Treatment of psychopathological CRPS depends largely on whether it is due to a conversion disorder, factitious disorder, or malingering. Supportive psychotherapy is recommended in patients who developed psychopathological CRPS due to a conversion disorder [32]. Videotapes or photographs of patients mobilizing the limbs under general anesthesia or sedative hypnosis can also be motivating and convincing for the patient [19, 20, 32]. Intensive cognitive behavioral pain management, psychological strategy education, stress education, and the development of an activity-based program may be beneficial in patients with authentic CRPS-I to prevent or treat conversion disorders or other psychological manifestations of unexpressed emotion [38, 63].

Conclusion

Psychopathological hand disorders often present with a wide variety of manifestations, making their recognition difficult.
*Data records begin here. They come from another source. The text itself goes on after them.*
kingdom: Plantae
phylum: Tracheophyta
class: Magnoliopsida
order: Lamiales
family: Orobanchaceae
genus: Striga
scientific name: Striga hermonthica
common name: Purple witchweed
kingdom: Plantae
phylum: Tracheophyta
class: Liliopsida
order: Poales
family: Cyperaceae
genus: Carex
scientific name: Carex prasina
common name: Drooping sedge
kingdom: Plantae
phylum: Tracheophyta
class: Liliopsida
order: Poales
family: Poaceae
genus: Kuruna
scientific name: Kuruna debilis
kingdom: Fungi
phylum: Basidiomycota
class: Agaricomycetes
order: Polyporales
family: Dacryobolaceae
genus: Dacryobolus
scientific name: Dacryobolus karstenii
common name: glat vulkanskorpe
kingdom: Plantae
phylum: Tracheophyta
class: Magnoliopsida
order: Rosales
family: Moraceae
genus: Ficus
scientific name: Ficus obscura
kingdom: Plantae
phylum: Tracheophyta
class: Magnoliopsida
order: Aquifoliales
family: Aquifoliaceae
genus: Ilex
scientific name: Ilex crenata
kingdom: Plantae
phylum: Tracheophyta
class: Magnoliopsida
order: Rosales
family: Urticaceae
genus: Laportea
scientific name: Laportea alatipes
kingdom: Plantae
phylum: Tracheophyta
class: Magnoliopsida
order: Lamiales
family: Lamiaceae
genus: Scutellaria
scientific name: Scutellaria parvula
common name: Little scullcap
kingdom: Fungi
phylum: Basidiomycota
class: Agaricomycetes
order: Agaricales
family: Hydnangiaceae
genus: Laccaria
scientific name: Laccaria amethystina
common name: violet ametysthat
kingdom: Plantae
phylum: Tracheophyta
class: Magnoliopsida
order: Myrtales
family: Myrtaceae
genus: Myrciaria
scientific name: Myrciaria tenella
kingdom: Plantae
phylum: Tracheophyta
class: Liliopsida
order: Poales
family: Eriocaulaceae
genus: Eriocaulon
Still, the ramifications of not properly diagnosing these disorders can be detrimental to the patient, care providers and the health care system. This review identified the many forms in which psychopathological hand disorders exist and organized them into a streamlined system. By uniting these disorders into one system, communication among those who study and treat them is facilitated and strengthened. A better understanding of the diagnostic, prognostic, and therapeutic implications of each category will be of benefit to the surgeons, therapists, and mental health professionals who encounter these patients on a daily basis.

Footnotes

Presented at the 45th Annual Scientific Meeting of the Midwestern Association of Plastic Surgeons, Chicago, Illinois, May 5, 2007.